A poco que nos descuidemos, esa propensión estadiza y morosa creará en nosotros la firme convicción de no haber más realidad que la presente ante nuestro ojos. De nada como de esa inclinación, debe desconfiar quien aspira a hacer de sí mismo un delicado instrumento de humanidad. No, no; el horizonte de nuestra percepción no es el horizonte de la realidad" (Ensayos de Crítica II, 77).
El lector puede hacerse una idea del gran conocimiento que tenía de la teología en los próximos capítulos tercero, cuarto y quinto, en que hago una síntesis de lo que me ha parecido más significativo, y que cada uno puede continuar después leyendo su obra. La teología de la vida en torno de Ortega sale a la luz ayudada por su ancilla, la filosofía, como se decía en la jerga escolástica, pero es una teología que usa un nuevo método en su elaboración.
No se comporta como la teología-abogacía que criticó Unamuno, en la que el teólogo partía de unos dogmas dados de antemano, que tenía que defender a toda costa . Tal método llevó a la teología a su esclerotización y a que degenerara en mera repetición de fórmulas arcaicas, que no despertaban ya interés alguno, por estar ausente de él la realidad vital humana. Ante una situación así había que concluir, parafraseando a Ortega al referirse a los usos literarios vigentes: Cualquier cosa es preferible al monoideísmo que se ha inveterado en los usos teológicos existentes (Observaciones I, 164).
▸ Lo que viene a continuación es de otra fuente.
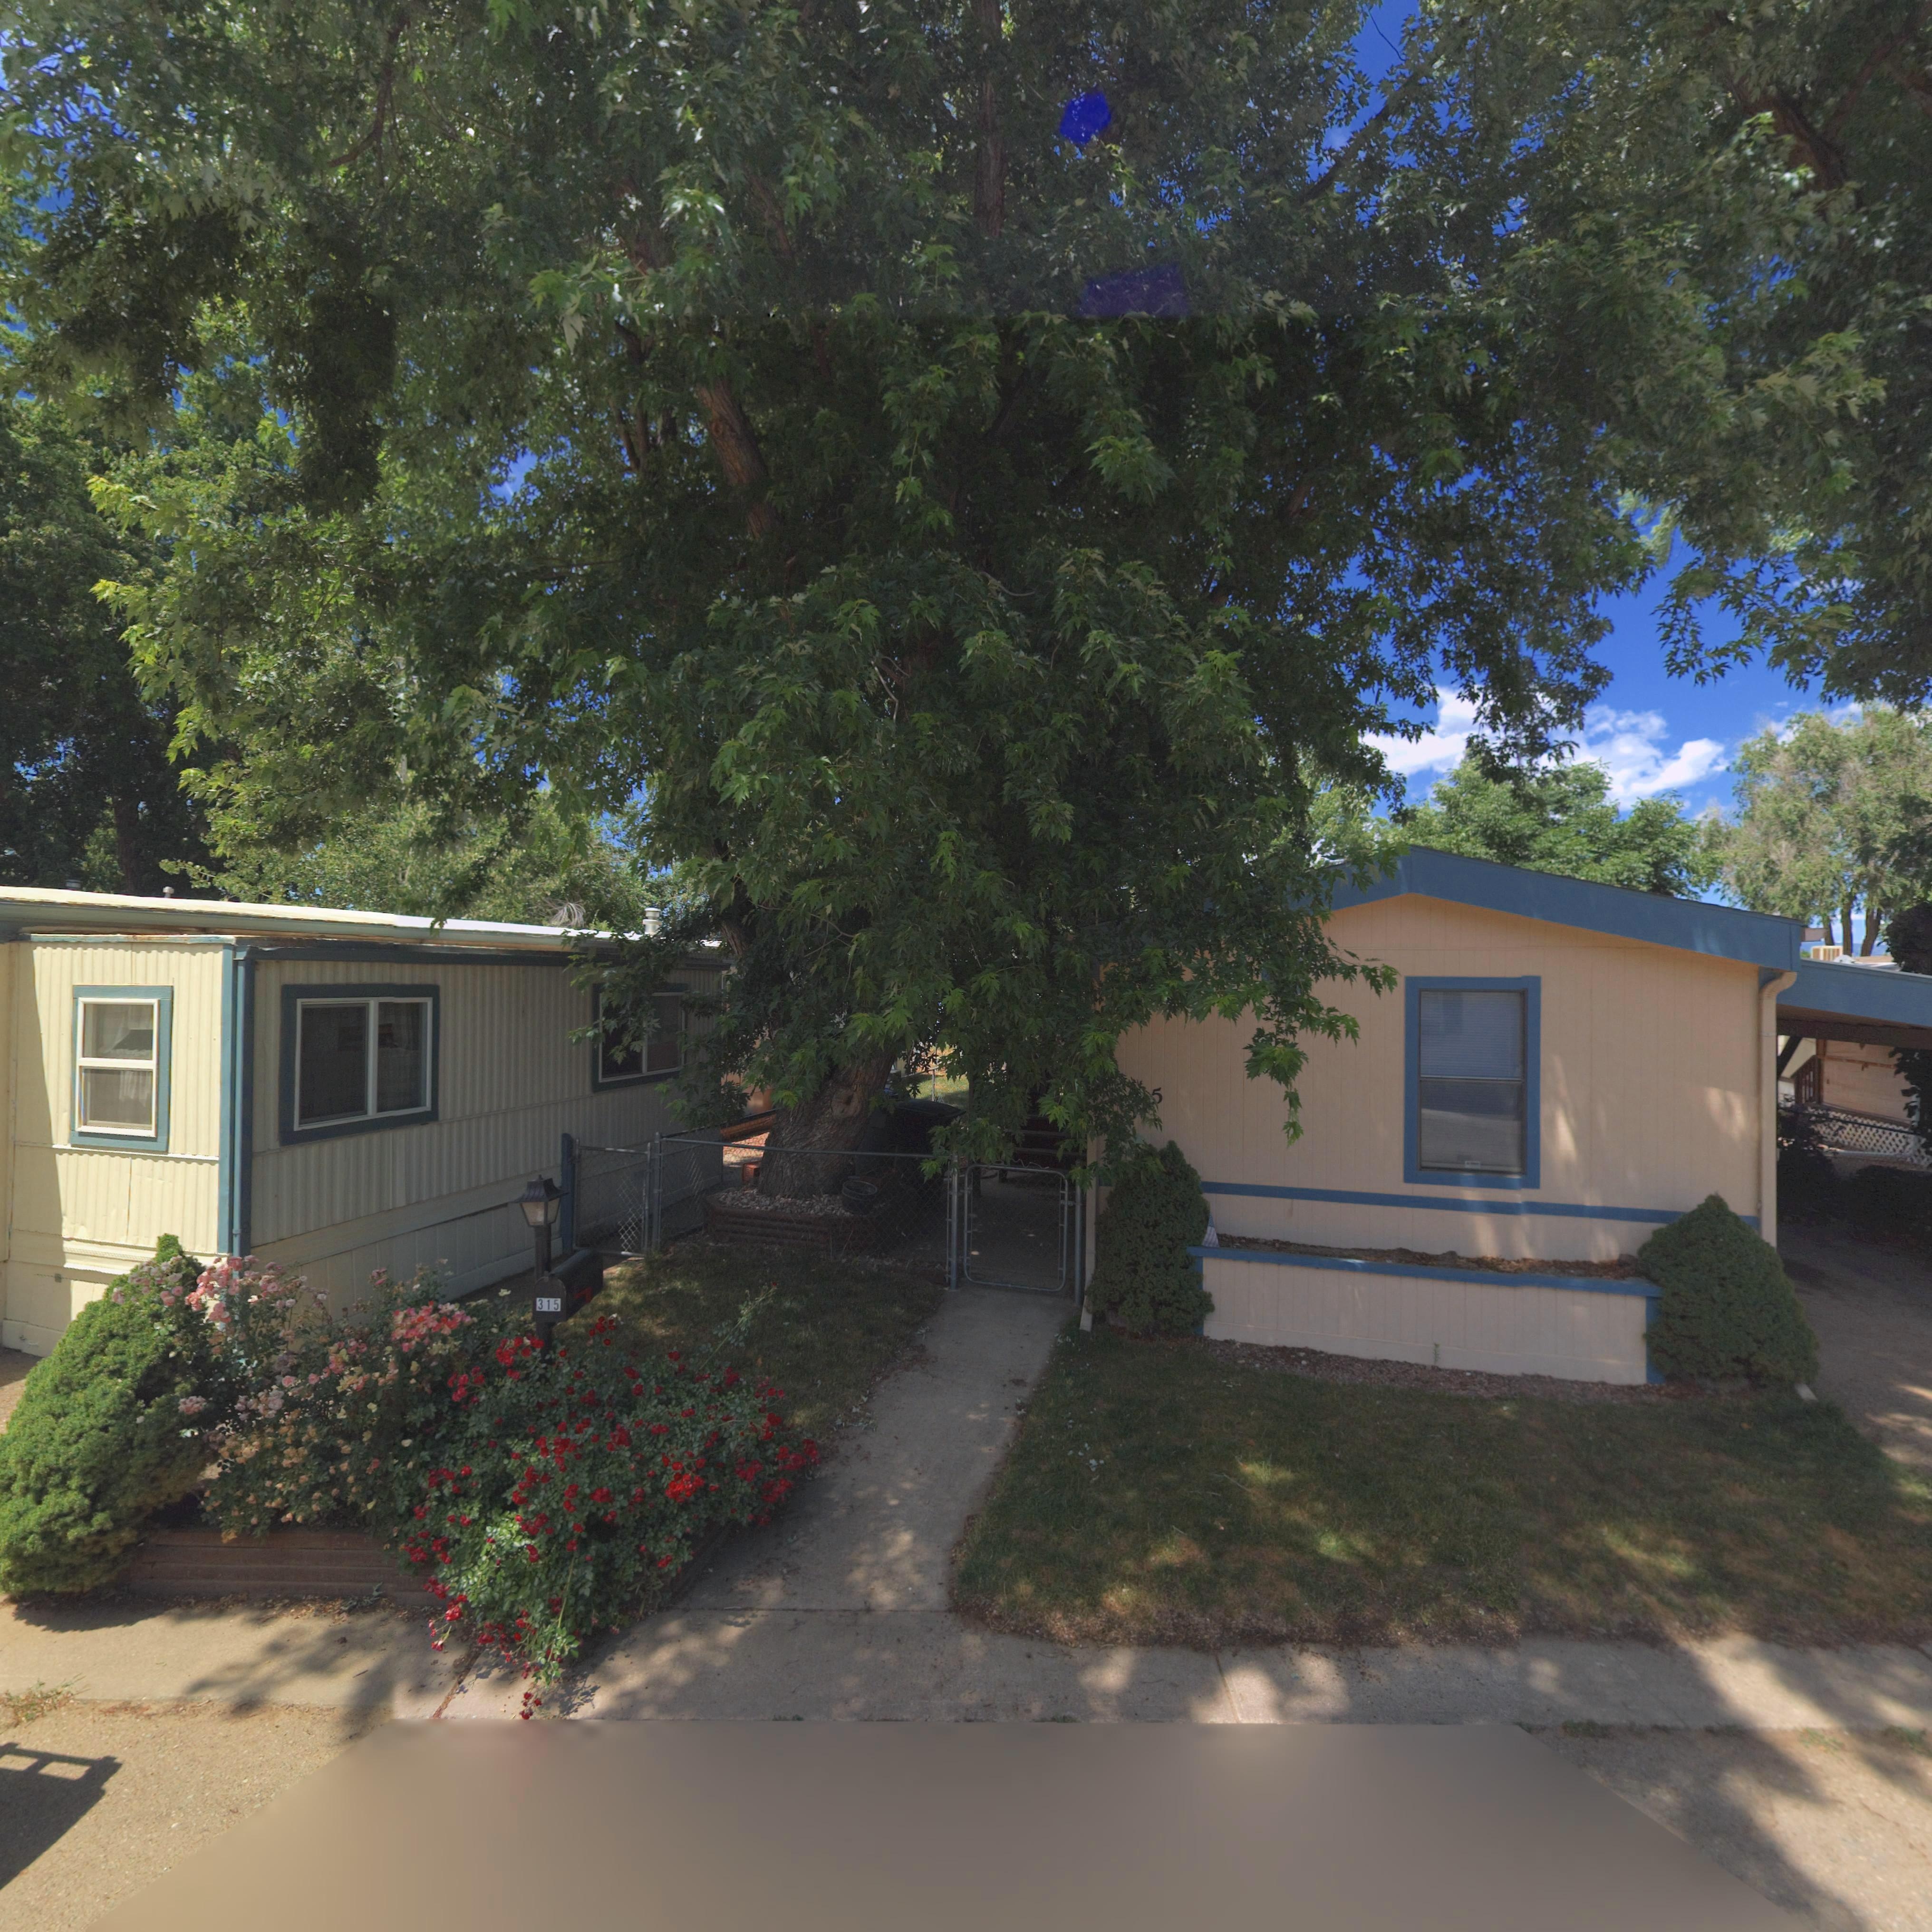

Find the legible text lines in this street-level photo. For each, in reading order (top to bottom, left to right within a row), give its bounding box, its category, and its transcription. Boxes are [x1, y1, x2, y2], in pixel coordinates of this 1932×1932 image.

Su teología, además de estar en sintonía con la teología bíblica, va en la misma línea, insisto, de las que se eleboraron en torno al concilio Vaticano II, en fecha anterior y posterior a él, como son las teologías de las realidades terrenas, del laicado, la nueva teología política europea, la de la liberación, la de la secularidad etc. Su teología es vitalista y sintética, es decir, tiene en cuenta al hombre en todas sus dimensiones, sin fisuras ni escisiones.
Por tanto, a la falta de visión y a la pereza cerrada a toda creatividad que manifiesta el que se opone a ampliar el campo teológico él le dirá: la inercia puede inducirnos a contentarnos con el trozo de vida que nos es habitual, porque nos hace creer fácilmente que no existe más realidad que la presente a nuestros ojos. De esta inclinación, dice, debe desconfiar quien aspire a ser un instrumento de humanidad (Ensayos de Crítica II, 77).
Incluso podemos decir a los acaparadores de Dios que "Dios es también asunto profano" (Dios a la vista II, 493), o que no hay cosa en el orbe por donde no pase algún nervio divino. Hay que tener en cuenta, finalmente, al sujeto receptor al hacer teología. Dice a este respecto: "Presumir que la especie humana ha querido y querrá siempre lo mismo que nosotros, sería una vanidad. No, dilatemos bien a lo ancho nuestro corazón para que coja en él todo aquello humano que nos es ajeno. Prefiramos sobre la tierra una indócil diversidad a una monótona coincidencia"(Meditaciones del Quijote I, 322, 375-376).